▶ [WRITTEN TASKS]
1. Retype the passage of the conversation on reward and entropy from "And Friston surprised" up to and including "uncertainty is entropy.".
2. Extend the conversation on reward and entropy, beginning right after its final sentence.

So I think that one of the things that could be useful, just venturing a hypothesis here is that young and older people could take a look at their life and ask, you know, over what variation of timescales do I derive reward? - Yeah, definitely. - You know, training for a marathon is a longer timescale of reward and death.
- Well, that's also a hallmark of maturity. - Yeah. - Right? - Yeah, school, a degree, et cetera. In business, the timescales are sometimes fast, sometimes short. - I think you can ask even a better question than that. The better question would be, and this is kind of what's referred to in the Sermon on the Mount is, how could I optimize my long-term view while maximizing my focus on the moment?
'Cause then you get both. That's a really, that's a really good deal, right? Because now you're conducting yourself in a manner that works in an iterated way that's socially productive, right, and maybe intergenerationally socially productive, that would be the best thing to establish, that's kind of what you're doing as a good father, but you're doing that in a manner that enables you to also derive maximal impact from each step you take forward in the present.
So Carl Friston told me, we were talking about entropy and emotion, that I'd figured out a few years ago with a couple of my students that anxiety signifies the emergence of entropy, like technically, which I was really thrilled about because it gives emotion a physical grounding, like a real physical grounding.
And Friston surprised me because he said he has a theory of positive emotion that's analogous. He also knew the negative emotion. He'd also been working in that domain. He said that you get a dopamine kick when you reduce the entropy in relationship to a goal. And I thought, oh my God, that's so cool because it means that uncertainty is entropy.
When it emerges, you get anxious, but when you see yourself stepping towards a goal, you get a dopamine kick, and the reason that's related to entropy is because with each successful step you take towards a goal, you reduce the uncertainty of the pursuit, which is manifested in that phenomena you described, which is when you see the finish line, you start running faster.

▶ [MATERIAL SHOWN]
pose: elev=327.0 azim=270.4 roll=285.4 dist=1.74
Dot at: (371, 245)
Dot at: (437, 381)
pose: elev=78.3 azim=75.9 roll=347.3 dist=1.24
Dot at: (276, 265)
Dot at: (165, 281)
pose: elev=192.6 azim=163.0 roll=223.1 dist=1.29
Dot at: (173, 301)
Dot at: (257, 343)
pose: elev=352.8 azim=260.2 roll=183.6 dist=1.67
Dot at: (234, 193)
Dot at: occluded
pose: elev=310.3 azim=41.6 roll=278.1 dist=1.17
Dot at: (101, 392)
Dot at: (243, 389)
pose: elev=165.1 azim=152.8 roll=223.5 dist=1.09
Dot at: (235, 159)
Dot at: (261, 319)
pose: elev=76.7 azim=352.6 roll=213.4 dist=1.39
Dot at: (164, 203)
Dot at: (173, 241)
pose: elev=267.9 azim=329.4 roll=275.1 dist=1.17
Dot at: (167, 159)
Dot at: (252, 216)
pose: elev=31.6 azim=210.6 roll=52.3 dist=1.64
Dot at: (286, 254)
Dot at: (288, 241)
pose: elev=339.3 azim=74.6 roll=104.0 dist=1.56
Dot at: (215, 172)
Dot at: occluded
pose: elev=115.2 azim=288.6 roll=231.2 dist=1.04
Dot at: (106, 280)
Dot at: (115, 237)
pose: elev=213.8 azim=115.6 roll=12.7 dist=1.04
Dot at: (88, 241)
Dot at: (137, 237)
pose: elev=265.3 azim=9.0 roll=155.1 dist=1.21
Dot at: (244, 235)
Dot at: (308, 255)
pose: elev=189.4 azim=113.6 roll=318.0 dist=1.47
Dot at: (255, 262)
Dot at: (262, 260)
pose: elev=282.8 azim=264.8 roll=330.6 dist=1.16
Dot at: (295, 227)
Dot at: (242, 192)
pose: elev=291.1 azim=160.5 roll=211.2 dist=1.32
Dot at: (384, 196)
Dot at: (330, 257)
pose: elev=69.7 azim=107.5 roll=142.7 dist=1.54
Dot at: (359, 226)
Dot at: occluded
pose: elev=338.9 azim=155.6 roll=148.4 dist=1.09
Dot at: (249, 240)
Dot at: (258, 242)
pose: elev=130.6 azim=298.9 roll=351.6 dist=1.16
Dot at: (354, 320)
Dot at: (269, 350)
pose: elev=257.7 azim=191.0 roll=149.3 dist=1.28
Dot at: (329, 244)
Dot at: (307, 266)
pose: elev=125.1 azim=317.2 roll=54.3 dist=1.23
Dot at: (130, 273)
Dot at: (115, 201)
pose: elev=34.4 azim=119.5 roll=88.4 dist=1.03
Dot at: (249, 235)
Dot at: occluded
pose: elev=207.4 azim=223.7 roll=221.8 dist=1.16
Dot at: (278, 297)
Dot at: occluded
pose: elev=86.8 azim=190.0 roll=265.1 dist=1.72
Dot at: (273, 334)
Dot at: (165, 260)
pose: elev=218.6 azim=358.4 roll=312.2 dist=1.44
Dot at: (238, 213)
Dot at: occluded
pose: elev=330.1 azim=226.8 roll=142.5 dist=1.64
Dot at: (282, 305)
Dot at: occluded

▶ [OUTPUTS BY TASK]
1.
And Friston surprised me because he said he has a theory of positive emotion that's analogous. He also knew the negative emotion. He'd also been working in that domain. He said that you get a dopamine kick when you reduce the entropy in relationship to a goal. And I thought, oh my God, that's so cool because it means that uncertainty is entropy.

2.
Right, so they're both related to entropy. - Well, to have goals at multiple timescales, you need to be able to, I love this entropy argument. It makes total sense that you want to be able to withstand the periods of time when you don't know whether or not things are becoming more or less uncertain.
This is part of becoming an adult, if you will. - Okay, so that was exactly the thread. So there's two corollaries of that. One is that the more valuable the goal towards which you're progressing, the higher the dopamine kick per unit of advancement. So what that means is you want an ultimate goal operating in the domain of each proximal sub-goal, and that's what happens with this upward orientation.
It's like what you're trying to do is to make things as good as they could be, whatever that means, over the longest possible span of time for the largest number of people, you included. You're not going to know exactly how to do that, but that could be your goal.
Okay, now that's going to inform your perceptions and your perceptions of pathway, but it's also going to modify your reward system, because now every proximal step forward is an indicator of entropy reduction in regard to that meta-goal. Well, there isn't any, by definition, there isn't anything you can do that's more exciting than that.
See, that kind of explains why your friend was able to pop out of his addictive frame, because now he's doing something that's so worthwhile that the temptation of alcohol, let's say, pales in comparison. It's a rewriting of the reward contingencies. Yeah, right, exactly. And now you can imagine a situation where a culture explores across time to find out how to characterize that goal such that if that goal is pursued, people integrate psychologically in a manner that integrates them socially across large spans of time.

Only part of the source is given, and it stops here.